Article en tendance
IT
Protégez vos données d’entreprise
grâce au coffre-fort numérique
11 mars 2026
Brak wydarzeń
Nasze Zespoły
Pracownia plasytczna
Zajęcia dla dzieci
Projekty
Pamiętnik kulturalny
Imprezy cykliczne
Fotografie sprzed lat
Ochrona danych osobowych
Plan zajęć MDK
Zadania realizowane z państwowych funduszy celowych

==

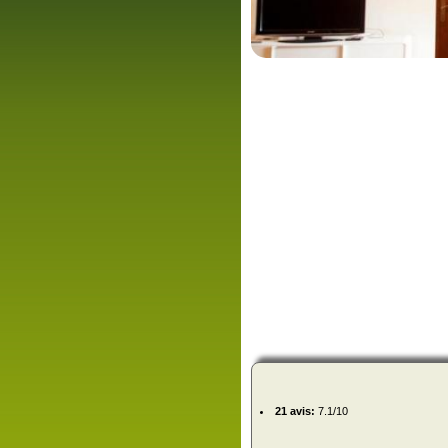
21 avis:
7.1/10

§ **Directions for this task**:
Update the lines starting with the line containing "Article en tendance" and going on through the line containing "Plan zajęć MDK", changing "Projekty" to "Inicjatywy" and keeping everything else the same. Give back only those lines.

§ **Output**:
Article en tendance
IT
Protégez vos données d’entreprise
grâce au coffre-fort numérique
11 mars 2026
Brak wydarzeń
Nasze Zespoły
Pracownia plasytczna
Zajęcia dla dzieci
Inicjatywy
Pamiętnik kulturalny
Imprezy cykliczne
Fotografie sprzed lat
Ochrona danych osobowych
Plan zajęć MDK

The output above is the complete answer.